The steps were perhaps as wide as four men abreast, and there were sixty or seventy stone steps, with niches meant to house bronze statues – most of them long since stolen – and beautiful cherry trees, almost invisible in the dark. There was a little light: the light of both moons, and the distant twinkle of the lights from the old temple that towered above, and the lights in the hippodrome below, and the starlight that was as bright as late spring could make it.
‘Fuck,’ Sasan muttered. ‘مادر قهبه.’
Aranthur glanced back. There were three men up above, crossing the Temple Square with purpose.
‘Can we talk about this?’ Aranthur shouted.
No one slowed down, above or below.
Maddie, the Northern woman, was made of stern stuff.
‘I can handle myself,’ she said. ‘Let’s get ’em!’
‘Don’t get gutted for a few coins,’ Aranthur said.
But these were no common footpads, and the men below them closed first.
Aranthur took a breath to steady himself, and moved. He wanted to talk, but they were coming; the range closed, and …

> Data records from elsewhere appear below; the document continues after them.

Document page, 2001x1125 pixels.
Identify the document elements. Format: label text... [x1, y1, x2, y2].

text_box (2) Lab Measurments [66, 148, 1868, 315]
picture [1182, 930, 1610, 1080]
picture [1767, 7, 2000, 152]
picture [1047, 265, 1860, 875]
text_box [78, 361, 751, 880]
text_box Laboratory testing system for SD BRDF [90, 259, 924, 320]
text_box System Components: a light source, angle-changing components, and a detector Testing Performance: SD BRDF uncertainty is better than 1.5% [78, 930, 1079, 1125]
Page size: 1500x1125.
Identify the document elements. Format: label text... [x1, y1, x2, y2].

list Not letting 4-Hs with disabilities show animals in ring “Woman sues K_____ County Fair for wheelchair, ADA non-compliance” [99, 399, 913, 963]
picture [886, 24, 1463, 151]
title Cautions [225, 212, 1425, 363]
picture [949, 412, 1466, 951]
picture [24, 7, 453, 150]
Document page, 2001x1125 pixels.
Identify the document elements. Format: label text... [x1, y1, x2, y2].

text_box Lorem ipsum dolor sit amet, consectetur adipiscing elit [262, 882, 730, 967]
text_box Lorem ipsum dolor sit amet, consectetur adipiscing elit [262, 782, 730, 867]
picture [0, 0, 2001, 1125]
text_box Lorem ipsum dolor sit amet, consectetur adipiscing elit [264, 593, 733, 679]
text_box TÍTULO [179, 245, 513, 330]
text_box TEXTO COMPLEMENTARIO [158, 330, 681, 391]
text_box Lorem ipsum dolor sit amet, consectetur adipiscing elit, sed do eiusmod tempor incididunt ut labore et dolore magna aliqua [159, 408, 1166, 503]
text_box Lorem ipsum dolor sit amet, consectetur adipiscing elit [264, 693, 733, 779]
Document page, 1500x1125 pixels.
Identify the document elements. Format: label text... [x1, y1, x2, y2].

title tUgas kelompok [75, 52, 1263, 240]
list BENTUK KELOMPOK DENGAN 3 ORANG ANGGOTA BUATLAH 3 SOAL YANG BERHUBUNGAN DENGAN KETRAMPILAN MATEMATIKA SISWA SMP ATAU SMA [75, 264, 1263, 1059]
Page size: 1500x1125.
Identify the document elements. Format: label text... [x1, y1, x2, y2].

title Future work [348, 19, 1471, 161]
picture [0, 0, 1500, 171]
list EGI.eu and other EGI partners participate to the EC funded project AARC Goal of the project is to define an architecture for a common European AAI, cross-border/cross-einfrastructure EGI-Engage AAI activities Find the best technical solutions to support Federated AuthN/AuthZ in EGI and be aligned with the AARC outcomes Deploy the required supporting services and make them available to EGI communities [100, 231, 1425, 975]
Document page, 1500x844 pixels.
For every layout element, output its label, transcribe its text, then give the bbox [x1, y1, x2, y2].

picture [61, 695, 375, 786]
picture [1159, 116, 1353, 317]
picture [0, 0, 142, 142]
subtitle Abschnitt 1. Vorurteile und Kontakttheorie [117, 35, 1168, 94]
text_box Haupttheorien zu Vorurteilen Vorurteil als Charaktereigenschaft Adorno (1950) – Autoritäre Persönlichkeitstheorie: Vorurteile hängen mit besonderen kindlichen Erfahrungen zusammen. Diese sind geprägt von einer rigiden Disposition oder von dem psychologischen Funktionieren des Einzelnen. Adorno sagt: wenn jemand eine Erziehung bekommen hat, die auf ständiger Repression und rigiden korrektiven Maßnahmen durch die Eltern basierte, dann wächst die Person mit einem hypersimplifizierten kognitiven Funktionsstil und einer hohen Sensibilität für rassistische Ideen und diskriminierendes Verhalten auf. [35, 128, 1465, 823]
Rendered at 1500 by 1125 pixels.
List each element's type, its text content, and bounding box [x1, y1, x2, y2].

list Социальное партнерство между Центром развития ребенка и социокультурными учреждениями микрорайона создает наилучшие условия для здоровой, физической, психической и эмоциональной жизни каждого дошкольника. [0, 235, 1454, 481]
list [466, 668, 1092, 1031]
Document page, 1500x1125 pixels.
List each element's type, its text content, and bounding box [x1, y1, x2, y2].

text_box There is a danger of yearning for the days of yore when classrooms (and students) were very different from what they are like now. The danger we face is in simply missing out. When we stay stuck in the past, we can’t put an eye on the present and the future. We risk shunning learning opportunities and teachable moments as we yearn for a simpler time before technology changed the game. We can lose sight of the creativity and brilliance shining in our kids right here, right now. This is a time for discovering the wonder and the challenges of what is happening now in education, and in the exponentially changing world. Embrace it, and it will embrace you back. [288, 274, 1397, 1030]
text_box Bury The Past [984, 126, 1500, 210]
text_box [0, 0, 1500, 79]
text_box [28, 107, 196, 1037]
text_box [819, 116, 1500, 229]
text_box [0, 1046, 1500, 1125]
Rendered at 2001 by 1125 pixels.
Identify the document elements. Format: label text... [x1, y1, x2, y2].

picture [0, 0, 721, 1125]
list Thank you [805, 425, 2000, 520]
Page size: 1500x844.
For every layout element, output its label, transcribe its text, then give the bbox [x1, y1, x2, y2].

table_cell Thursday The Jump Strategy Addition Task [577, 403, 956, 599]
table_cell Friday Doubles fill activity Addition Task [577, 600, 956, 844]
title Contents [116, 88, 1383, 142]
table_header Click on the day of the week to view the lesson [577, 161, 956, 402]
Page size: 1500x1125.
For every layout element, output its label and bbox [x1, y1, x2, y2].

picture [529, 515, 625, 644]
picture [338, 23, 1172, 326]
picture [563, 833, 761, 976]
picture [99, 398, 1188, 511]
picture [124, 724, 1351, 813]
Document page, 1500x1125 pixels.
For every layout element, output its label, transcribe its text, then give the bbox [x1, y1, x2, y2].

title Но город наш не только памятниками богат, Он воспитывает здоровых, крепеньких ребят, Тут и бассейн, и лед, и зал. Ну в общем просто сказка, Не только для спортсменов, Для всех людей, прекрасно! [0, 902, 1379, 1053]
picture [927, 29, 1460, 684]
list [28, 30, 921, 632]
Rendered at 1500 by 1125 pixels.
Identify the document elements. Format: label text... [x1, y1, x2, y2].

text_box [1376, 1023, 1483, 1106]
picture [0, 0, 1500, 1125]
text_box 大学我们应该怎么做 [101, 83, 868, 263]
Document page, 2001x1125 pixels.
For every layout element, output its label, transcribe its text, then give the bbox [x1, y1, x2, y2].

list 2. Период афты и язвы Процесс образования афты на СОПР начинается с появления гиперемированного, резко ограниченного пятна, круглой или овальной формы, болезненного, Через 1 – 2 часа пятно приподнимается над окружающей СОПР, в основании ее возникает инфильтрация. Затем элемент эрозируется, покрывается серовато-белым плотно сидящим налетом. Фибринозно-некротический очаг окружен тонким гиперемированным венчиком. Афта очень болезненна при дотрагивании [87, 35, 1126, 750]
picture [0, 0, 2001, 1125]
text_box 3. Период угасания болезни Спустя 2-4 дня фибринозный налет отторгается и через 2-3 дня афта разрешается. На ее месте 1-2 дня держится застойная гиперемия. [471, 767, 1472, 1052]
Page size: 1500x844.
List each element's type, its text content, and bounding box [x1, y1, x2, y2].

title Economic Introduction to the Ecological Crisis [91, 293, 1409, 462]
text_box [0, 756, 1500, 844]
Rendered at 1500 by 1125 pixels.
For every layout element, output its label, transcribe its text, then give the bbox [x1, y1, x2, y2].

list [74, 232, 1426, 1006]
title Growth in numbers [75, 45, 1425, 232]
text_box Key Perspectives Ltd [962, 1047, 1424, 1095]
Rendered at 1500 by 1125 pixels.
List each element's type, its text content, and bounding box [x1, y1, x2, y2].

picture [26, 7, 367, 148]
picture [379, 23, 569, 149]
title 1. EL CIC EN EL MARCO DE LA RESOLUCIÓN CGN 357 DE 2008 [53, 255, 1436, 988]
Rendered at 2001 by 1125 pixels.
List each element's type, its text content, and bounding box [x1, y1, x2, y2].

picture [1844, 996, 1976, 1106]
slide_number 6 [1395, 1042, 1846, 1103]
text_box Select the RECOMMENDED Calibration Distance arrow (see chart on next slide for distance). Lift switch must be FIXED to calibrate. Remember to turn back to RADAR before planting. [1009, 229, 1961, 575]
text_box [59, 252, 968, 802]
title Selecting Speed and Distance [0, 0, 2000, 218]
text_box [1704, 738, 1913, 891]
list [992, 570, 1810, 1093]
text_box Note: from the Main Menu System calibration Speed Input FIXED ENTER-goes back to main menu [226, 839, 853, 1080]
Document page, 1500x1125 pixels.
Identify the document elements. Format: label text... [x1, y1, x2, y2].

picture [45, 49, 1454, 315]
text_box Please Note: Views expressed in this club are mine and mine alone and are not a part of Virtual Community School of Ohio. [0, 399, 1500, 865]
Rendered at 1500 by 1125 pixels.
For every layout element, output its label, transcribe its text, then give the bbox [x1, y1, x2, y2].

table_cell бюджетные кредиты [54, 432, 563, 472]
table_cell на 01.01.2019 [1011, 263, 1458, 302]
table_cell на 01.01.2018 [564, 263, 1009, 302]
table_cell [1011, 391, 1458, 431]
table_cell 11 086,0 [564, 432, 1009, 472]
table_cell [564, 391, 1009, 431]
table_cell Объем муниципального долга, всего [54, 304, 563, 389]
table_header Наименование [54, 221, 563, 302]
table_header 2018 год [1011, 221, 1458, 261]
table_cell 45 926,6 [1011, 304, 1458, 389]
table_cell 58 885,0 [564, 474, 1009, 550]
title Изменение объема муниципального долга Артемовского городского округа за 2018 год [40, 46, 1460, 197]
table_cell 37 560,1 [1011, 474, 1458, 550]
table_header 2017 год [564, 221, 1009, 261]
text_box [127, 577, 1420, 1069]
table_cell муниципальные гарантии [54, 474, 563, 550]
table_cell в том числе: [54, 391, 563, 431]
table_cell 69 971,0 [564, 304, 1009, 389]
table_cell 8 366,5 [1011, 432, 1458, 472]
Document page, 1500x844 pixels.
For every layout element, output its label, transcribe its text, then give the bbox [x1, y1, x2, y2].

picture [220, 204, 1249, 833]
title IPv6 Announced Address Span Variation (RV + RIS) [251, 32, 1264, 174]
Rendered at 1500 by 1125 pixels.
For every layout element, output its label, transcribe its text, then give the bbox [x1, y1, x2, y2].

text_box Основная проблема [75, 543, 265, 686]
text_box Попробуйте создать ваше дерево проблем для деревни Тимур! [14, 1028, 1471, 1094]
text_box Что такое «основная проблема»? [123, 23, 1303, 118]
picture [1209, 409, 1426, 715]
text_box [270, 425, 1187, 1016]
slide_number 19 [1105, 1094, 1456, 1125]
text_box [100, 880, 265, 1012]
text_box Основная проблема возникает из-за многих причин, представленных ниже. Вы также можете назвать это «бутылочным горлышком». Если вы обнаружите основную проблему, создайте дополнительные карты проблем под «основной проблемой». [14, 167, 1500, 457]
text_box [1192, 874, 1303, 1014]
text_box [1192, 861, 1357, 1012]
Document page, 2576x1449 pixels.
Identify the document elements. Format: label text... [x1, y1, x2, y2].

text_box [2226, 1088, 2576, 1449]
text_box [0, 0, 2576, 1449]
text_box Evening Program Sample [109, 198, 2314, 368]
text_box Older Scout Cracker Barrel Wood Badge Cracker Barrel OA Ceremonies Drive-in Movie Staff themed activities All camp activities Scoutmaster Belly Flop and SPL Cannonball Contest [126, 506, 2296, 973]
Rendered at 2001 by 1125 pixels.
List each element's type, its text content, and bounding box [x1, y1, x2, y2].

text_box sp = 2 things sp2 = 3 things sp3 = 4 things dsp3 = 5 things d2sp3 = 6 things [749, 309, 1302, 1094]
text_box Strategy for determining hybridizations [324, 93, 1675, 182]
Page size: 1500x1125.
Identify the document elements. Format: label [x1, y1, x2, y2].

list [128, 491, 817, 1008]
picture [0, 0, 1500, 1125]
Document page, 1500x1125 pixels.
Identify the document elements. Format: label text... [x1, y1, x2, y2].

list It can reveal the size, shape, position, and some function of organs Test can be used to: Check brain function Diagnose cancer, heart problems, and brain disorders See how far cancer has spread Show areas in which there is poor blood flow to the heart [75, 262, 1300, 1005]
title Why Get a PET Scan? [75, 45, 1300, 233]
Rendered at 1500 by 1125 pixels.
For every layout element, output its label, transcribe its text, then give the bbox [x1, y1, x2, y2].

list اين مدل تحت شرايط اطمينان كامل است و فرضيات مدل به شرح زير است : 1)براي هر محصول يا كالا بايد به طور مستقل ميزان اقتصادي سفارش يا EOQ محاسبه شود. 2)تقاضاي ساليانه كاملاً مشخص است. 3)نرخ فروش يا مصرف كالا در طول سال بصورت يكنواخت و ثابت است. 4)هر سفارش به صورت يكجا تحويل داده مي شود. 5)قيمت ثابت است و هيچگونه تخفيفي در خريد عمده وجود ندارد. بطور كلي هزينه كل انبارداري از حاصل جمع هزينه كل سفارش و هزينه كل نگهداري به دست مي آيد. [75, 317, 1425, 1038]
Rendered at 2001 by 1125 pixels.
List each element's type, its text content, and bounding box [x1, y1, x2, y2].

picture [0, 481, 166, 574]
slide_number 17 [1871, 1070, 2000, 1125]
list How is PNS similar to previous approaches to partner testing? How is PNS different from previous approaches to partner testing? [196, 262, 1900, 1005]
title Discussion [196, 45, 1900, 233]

He cut. His cut was deliberately deceptive, from behind his back. He was calm enough. He’d now done this half a dozen times and he didn’t pause to think. He flowed along, and then he turned because he’d heard something, and thrust deep into a man’s gut. It was the bloody-faced man, from the duel by the canal, which made no sense. He folded over Aranthur’s sword and then slid off it.